Gabrielle Union is transparent about mental health. The actress, activist, and mother of five in a blended family with husband Dwyane Wade says there’s too much mystery around mental health, healing, and how it relates to education. “I’m just trying to strip away all of that and talk about it unapologetically and clearly to create more community and more healing,” she says.
Union, who’s a panelist in this year’s Second Citizen Verizon Assembly focusing on education and mental health, says she’s been a long-time part of the mental health community. “For the past 22 years I’ve been talking about being a rape survivor and what PTSD looks like for Black women,” she says. “I leaned heavily on therapy and group therapy.”
Union says, as a Black woman, she often wants to be of service to all marginalized people, and recently her husband’s words reminded her of what comes first: “You can't be anything to anyone else if you're not of service to yourself, and you do that through therapy.”
The coronavirus pandemic has upended much of our lives, and Union says it’s especially daunting for families dealing with food scarcity, economic insecurity, and other adversities. With two public health crises in full swing in America, Union said her PTSD is heightened.
“We're in a racial reckoning, and those paths of that racial reckoning is littered with countless images of Black bodies being brutalized, and no one knows what that can do long-term, short term, to your soul and your psyche,” she says. And children are not immune to the mental health effects of pandemic-related stress.
The actress says her and Wade stay aware of how their children, ranging from toddler to teen, are handling it all by taking it day by day. “Kids are kind of like us. Some days are better than others. You feel like, ‘oh, my gosh! I can do everything. It's amazing! I'm gaining all the information!” she says. “And then there's days where it's just like complete regression.” The changes are even noticeable in 22-month-old Kaavia, she says. “She’s not been around kids as much and she’s been doing things that are very adult-like, like inexplicably making old-people noises when she gets off the couch or pulling her pants over shirts,” she says jokingly yet with serious intent. “Imagine just not being around your peers.” It’s a lot for kids, and Union says she keeps that in mind when parenting.
In the beginning of the pandemic, she says they “leaned into a one-size-fits-all” approach to parenting but have since made a complete shift. “We parent each kid very differently because we're just in unchartered waters,” she says. With 13-year-old daughter Zaya, they had to create a boundary with how much media she consumes. After watching "The Social Dilemma" on Netflix, Union says her and Wade have Zaya turn in her phone, laptop, and iPad at 10 p.m. on the dot until the next day after school. “At a time when there’s just so much going on, phones are such an easy outlet and it’s easy to get distracted, so for us, we had to just take it away,” she says.

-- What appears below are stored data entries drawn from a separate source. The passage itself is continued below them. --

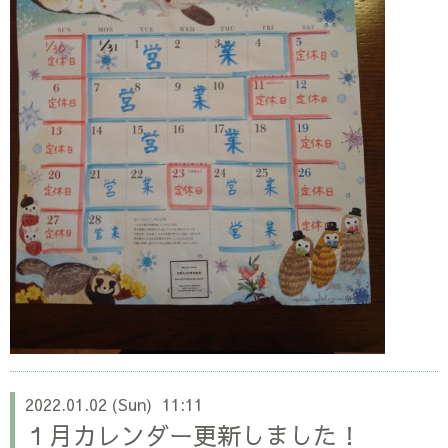
2022.01.02 (Sun) 11:11
１月カレンダー更新しました！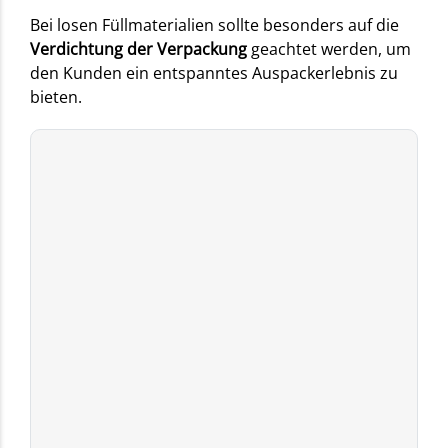
Bei losen Füllmaterialien sollte besonders auf die
Verdichtung der Verpackung
geachtet werden, um
den Kunden ein entspanntes Auspackerlebnis zu
bieten.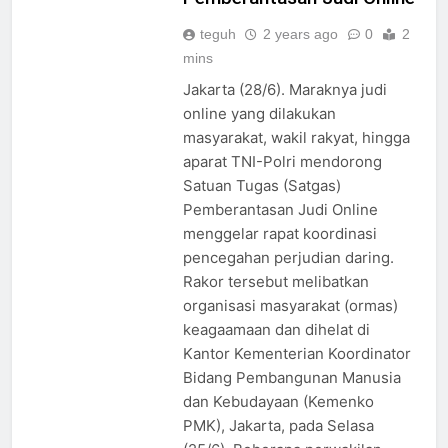
teguh
2 years ago
0
2
mins
Jakarta (28/6). Maraknya judi
online yang dilakukan
masyarakat, wakil rakyat, hingga
aparat TNI-Polri mendorong
Satuan Tugas (Satgas)
Pemberantasan Judi Online
menggelar rapat koordinasi
pencegahan perjudian daring.
Rakor tersebut melibatkan
organisasi masyarakat (ormas)
keagaamaan dan dihelat di
Kantor Kementerian Koordinator
Bidang Pembangunan Manusia
dan Kebudayaan (Kemenko
PMK), Jakarta, pada Selasa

One thing that has worked well for all of the Wade kids is creating a schedule. “Anything that you can do with repetition and creating a bit more normalcy has worked pretty well for our family,” she says. Schedules aside, Union says it’s key to be flexible in such unstable times. “I'm not going to flip out if Kaav only wants to eat yogurt for three days in a row,” she says. “It’s not ideal, but I’m picking and choosing.” The mental health advocate focuses on being reasonable with her reactions and trying not to sweat the small stuff. “We're all inundated with stress and worry,” she says. “We’re all just muddling our way through quarantine, and I’m not ashamed to say we have to reboot a few times until we get it right.”